The estate tax hits particularly close to home for farmers and ranchers, Hurst said. If Congress does not end or reform estate taxes before the end of the month, they will revert to a 55 percent top tax rate and a $1 million exemption. The huge tax could force farmers and ranchers already dealing with a family loss to make crippling decisions on which assets can be sold to meet the tax burden, or lose the family farm.
"As Congress and the president negotiate our fiscal future, they must not forget the frightening prospect facing family farming if estate taxes are not ended or reformed," Hurst said.
The following is a summary of other issues delegates voted to focus on in 2013:
--Immediate passage of a responsible federal farm bill.
--Continue opposition to the Humane Society of the United States and other animal activist groups who want more legislation or rules restricting agricultural production.
--Increase flexibility for schools participating in the National School Lunch and Breakfast programs, including eliminating mandatory calorie limits and limits on lean meat protein and dairy.

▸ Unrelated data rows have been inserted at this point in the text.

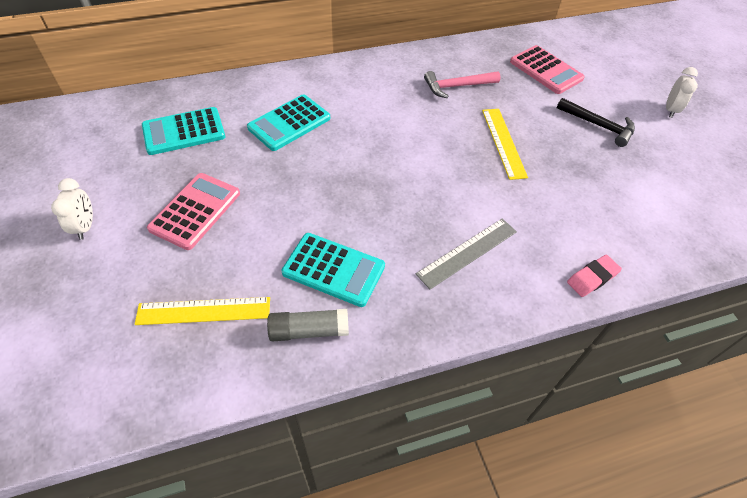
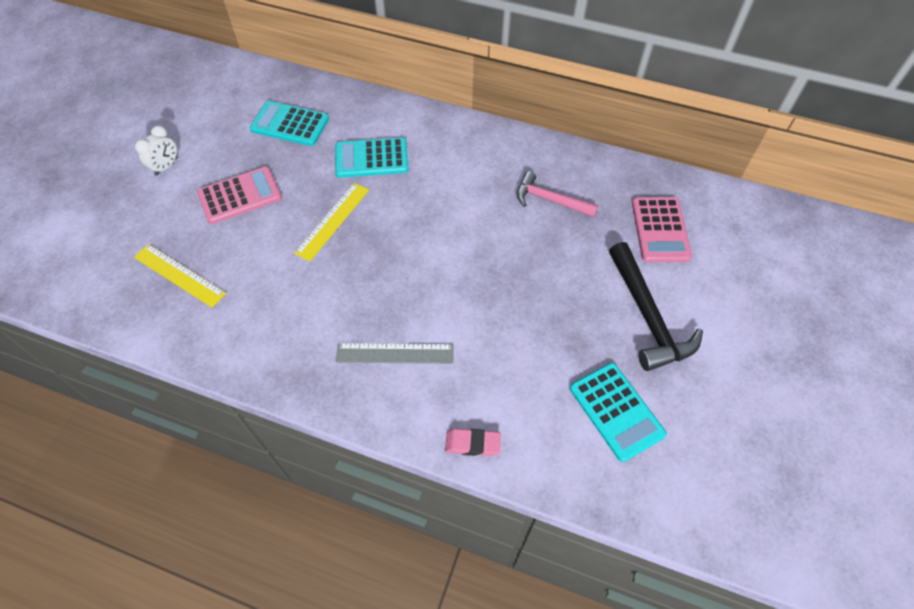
camera: 40 degrees right, 5 degrees up
grey glue stick [267,309,349,341] -> none
turquoise calculator [282,233,385,307] -> turquoise calculator moved to [570,363,667,462]
yellow ruler [482,109,528,180] -> yellow ruler moved to [294,183,369,262]
black hammer [557,98,635,147] -> black hammer [609,242,703,371], size x1.52
white clock [666,67,698,118] -> none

--Enact legislation re-establishing the Career and Technical Education Board and authorizing the board to administer career and technical education programs.
--Allow state and local governments to collect sales tax on internet sales by out-of-state sellers.
--Increase transparency in the state ballot initiative process by requiring a public hearing or independent review of proposed ballot initiatives by the Joint Committee on Legislative Research prior to final approval of ballot language by the Secretary of State.
--Authorize counties to enact a temporary burn ban with an exemption for agricultural operations using best management practices during a declared drought disaster and impose penalties for violation.
--Congress should retain control of the national debt and only increase the debt ceiling in the event of a national emergency and with the approval of a two-thirds vote in both chambers.